VORLIEGENDER TEXT:
^^^^^^^^
Christian Thielemann dirigiert Bartok und Strauss

Die Sächsische Staatskapelle spielt im Großen Festspielhaus“mit Antoine Tamastit

Im Symphoniekonzert der Salzburger Osterfestspiele 2022 kam die Fassung des Bartók Bratschenkonzertes von Dellamagiore und Neubauer zur Aufführung. Der Capell-Virtuose der Staatskapelle Antoine Tamastit hatte seine wunderbare, 1672 von der Werkstatt Antonio Stradivaris (um 1644—1737) geschaffene Mahler-Stradivari, nach Salzburg mitgebracht.

 

 

Antoine Tamastit und die Stradivari-Viola mit ihren dunkelfarbigen Tönen sind zweifelsfrei die ideale Kombination für eine Darbietung der Bartók-Intuitionen.

Vor allem mit ihnen können wir uns eine mit derartiger Energie so hinreißend hingebungsvolle Vermittlung von Bartóks Klangwelten vorstellen. Im Zusammenwirken mit der Staatskapelle Dresden zeichnete Tamastit mit diesem Instrument die aufeinanderfolgenden Form- und Satzteile als faszinierende Klangbilder und Stimmungen, verleiht damit seinem Vortrag eine enorme Spannung. Das Orchester unter Christian Thielemann erwies sich als kongenialer Partner des Solisten, auch wenn gelegentlich der Eindruck entstand, dass Dirigent und Solist im Wettbewerb über die Hoheit der Tempi ständen. Im Finale des Allegro moderato begeisternden die triumphierenden Blechbläser, während im zweiten Satz „Lento“ die Solo-Viola Tamastits über den delikat hauchenden Orchester-Streichern spielend, eine regelrechte Spiritualität erzeugte.
^^^^^^^^
(Gespeichertes Material)
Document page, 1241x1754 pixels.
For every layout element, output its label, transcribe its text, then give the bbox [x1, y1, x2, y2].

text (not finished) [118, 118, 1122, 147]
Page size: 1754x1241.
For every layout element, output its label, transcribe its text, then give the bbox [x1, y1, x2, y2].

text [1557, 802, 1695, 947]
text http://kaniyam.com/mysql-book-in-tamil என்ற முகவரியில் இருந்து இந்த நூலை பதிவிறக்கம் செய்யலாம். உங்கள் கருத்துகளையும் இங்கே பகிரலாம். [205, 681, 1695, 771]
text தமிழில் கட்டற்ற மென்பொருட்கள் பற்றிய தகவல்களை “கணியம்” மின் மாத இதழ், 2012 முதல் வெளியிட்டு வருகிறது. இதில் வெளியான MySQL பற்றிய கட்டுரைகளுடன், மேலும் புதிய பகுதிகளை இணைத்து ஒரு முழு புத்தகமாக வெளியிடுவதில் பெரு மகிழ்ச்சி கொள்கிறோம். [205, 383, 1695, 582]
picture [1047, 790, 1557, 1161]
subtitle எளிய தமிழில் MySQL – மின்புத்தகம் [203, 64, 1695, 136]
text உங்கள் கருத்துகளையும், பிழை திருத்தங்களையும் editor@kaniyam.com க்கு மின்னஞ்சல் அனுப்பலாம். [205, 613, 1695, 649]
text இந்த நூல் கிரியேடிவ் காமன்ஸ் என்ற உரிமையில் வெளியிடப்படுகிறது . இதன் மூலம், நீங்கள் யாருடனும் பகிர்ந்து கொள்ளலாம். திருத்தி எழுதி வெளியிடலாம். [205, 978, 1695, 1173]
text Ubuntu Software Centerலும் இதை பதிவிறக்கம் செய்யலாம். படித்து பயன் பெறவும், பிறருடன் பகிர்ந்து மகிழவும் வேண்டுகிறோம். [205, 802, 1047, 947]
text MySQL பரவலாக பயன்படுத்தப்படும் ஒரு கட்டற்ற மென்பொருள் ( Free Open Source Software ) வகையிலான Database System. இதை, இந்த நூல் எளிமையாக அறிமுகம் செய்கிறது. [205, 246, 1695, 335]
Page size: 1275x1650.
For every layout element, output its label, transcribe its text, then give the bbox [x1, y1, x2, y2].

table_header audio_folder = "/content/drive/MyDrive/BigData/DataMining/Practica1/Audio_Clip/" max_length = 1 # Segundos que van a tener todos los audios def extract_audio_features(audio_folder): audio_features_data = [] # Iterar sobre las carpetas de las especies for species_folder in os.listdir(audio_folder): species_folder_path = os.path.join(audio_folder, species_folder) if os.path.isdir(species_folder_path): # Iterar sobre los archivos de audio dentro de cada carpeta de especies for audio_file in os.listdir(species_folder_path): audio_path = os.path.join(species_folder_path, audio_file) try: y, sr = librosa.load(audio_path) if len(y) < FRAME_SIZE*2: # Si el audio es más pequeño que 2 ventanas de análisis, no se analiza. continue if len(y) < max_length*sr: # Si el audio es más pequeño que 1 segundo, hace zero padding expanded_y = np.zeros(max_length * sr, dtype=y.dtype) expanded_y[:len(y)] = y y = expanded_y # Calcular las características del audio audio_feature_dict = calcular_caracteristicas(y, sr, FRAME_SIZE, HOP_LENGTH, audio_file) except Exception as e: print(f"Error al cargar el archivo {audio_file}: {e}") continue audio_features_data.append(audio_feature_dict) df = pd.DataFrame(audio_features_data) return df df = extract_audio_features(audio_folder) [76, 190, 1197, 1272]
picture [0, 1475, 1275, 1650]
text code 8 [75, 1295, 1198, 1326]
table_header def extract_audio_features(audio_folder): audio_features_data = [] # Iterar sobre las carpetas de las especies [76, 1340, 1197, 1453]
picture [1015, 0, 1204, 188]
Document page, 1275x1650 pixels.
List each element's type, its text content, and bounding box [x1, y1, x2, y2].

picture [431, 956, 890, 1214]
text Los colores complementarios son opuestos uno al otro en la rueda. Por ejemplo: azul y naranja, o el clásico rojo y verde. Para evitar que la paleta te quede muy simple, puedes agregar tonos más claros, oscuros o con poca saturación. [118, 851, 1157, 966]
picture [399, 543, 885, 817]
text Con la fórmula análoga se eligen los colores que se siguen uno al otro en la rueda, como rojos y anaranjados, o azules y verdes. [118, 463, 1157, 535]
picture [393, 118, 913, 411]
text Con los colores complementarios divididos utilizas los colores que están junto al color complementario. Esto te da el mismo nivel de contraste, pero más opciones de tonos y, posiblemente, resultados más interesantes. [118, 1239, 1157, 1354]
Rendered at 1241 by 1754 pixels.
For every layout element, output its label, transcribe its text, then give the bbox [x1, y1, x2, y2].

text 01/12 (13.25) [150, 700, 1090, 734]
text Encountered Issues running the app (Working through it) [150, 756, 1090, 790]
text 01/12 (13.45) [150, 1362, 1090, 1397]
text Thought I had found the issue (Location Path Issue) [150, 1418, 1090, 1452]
^^^^^^^^
ANFORDERUNGEN:
Kannst du aus dem Konzertbericht wortgetreu den Abschnitt zitieren, der mit den Worten „Christian Thielemann dirigiert“ beginnt und mit „nach Salzburg mitgebracht.“ schließt? Stütze dich ausschließlich auf den Konzertbericht.

ANTWORT:
Christian Thielemann dirigiert Bartok und Strauss

Die Sächsische Staatskapelle spielt im Großen Festspielhaus“mit Antoine Tamastit

Im Symphoniekonzert der Salzburger Osterfestspiele 2022 kam die Fassung des Bartók Bratschenkonzertes von Dellamagiore und Neubauer zur Aufführung. Der Capell-Virtuose der Staatskapelle Antoine Tamastit hatte seine wunderbare, 1672 von der Werkstatt Antonio Stradivaris (um 1644—1737) geschaffene Mahler-Stradivari, nach Salzburg mitgebracht.